◆ **Geëxtraheerde tekst**
Naar boven ↑

Rechtspraak

Uitspraakdatum

25-11-2013

ECLI

ECLI:NL:TADRARN:2013:158

Zaaknummer

13-100

Inhoudsindicatie

verzet tegen voorzittersbeslissing waarin klacht tegen advocaat wederpartij kennelijk ongegrond is verklaard is eveneens ongegrond.

Uitspraak

Beslissing van 25 november 2013

in de zaak 13-100

naar aanleiding van het verzet tegen de beslissing van de voorzitter van de raad van discipline van 13 mei 2013 op de klacht van:

de heer [naam]

[adres]

klager

tegen:

mr. [naam]

advocaat te [plaats]

verweerder

1 VERLOOP VAN DE PROCEDURE

1.1 Bij brief aan de raad van 17 april 2013 met kenmerk RvT 1213-9643, door de raad ontvangen op 18 april 2013, heeft de deken van de Orde van Advocaten in het arrondissement Midden-Nederland de klacht ter kennis van de raad gebracht.

◆ **Jouw opdracht**
Schrijf de tuchtbeslissing over de klacht tegen een advocaat verder vanaf de laatste zin die er staat.

◆ **Getoonde gegevens**
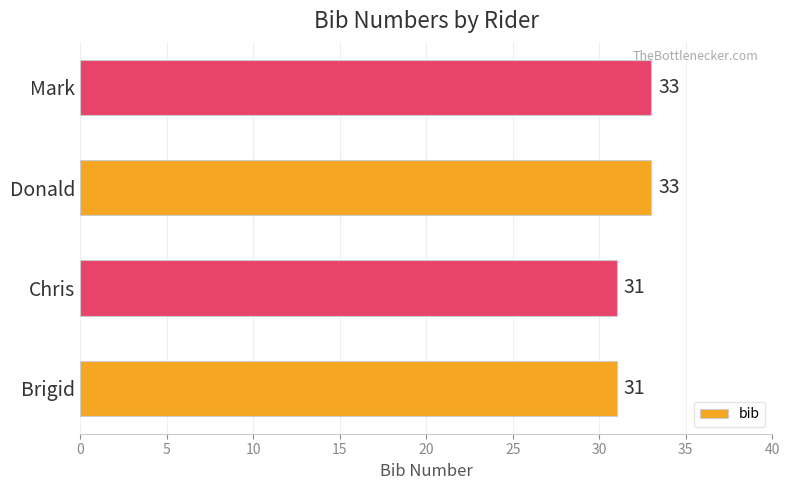

Count the number of data series in this chart.

1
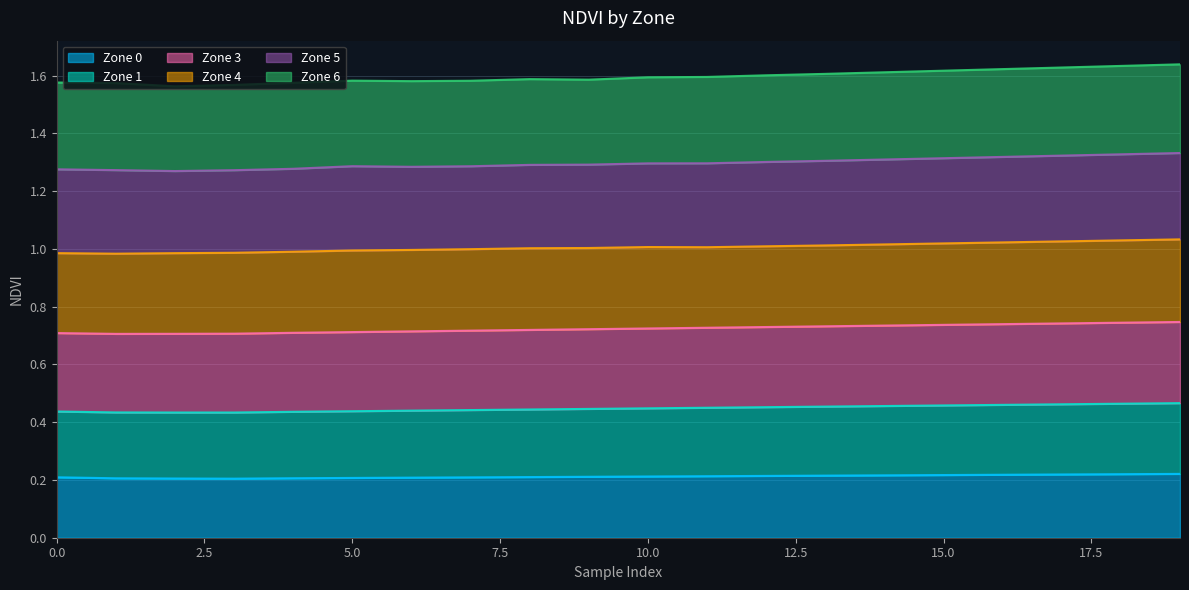

At which label is Zone 0 closest to 0?

3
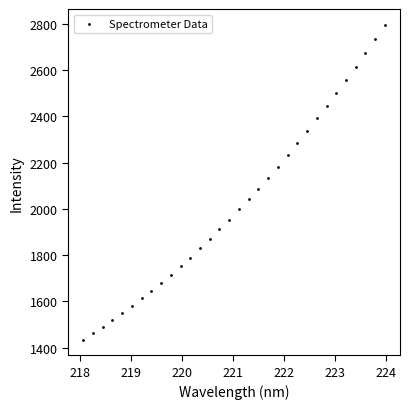

What is the range of X values (max minus min)?

5.9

◆ **Antwoordvak**
1.2 Bij beslissing van 13 mei 2013 heeft de voorzitter van de raad de klacht  als kennelijk ongegrond respectievelijk kennelijk niet-ontvankelijk afgewezen, welke beslissing op 13 mei 2013 is verzonden aan klager.

1.3 Bij brief van 24 mei 2013, door de raad ontvangen op 27 mei 2013, heeft klager tijdig verzet ingesteld tegen de beslissing van de voorzitter.

1.4 Het verzet is behandeld ter zitting van de raad van 30 september 2013 in aanwezigheid van klager, vergezeld door zijn moeder en stiefvader, en verweerder. Van de behandeling is proces-verbaal opgemaakt.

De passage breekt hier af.